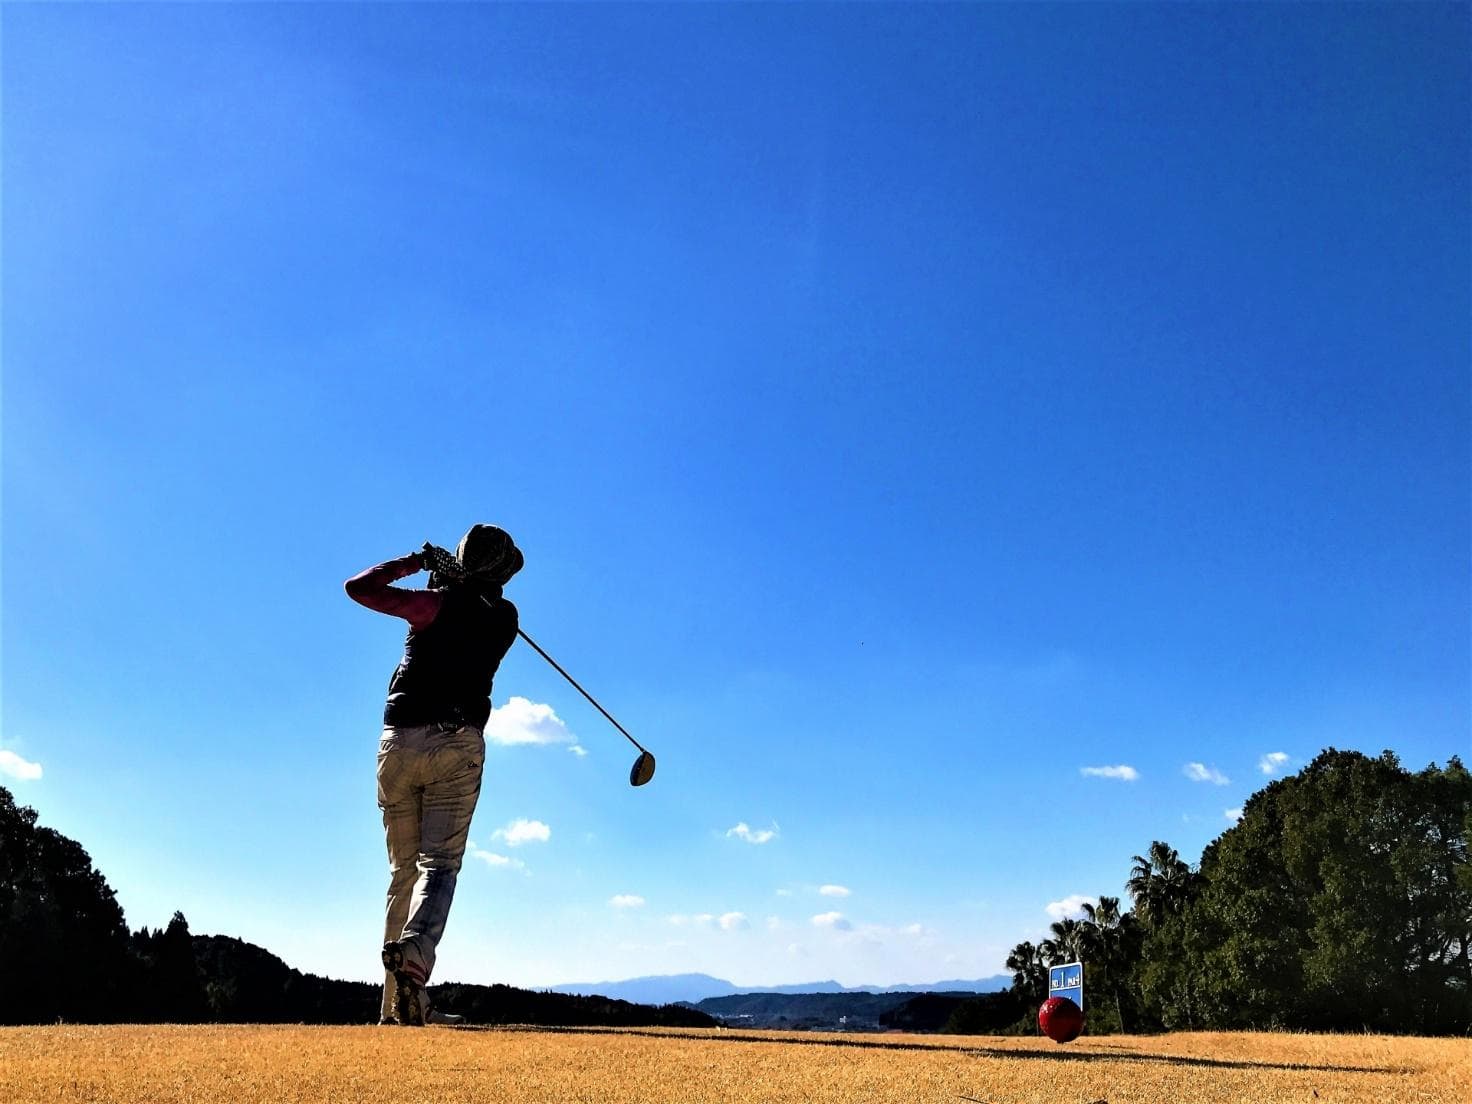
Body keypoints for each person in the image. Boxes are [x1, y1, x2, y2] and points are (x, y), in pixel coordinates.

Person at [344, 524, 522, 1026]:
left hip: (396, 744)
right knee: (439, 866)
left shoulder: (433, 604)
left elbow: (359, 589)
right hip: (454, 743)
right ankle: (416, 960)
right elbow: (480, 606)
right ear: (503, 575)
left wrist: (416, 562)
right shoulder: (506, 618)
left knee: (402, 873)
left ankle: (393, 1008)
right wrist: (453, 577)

──────

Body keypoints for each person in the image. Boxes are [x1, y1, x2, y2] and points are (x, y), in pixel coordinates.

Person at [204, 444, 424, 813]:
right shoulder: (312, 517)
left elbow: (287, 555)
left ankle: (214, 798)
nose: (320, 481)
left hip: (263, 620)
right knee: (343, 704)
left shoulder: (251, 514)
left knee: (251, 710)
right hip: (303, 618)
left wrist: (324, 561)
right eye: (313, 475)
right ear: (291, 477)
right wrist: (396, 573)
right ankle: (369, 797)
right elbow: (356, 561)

──────

REQUIRED ACTION> The listing above holds a line with "right knee: (439, 866)" and a line with "right wrist: (453, 577)". Print the stretch from the first through the second, exactly and alone.

YOUR RESPONSE>
right knee: (439, 866)
left shoulder: (433, 604)
left elbow: (359, 589)
right hip: (454, 743)
right ankle: (416, 960)
right elbow: (480, 606)
right ear: (503, 575)
left wrist: (416, 562)
right shoulder: (506, 618)
left knee: (402, 873)
left ankle: (393, 1008)
right wrist: (453, 577)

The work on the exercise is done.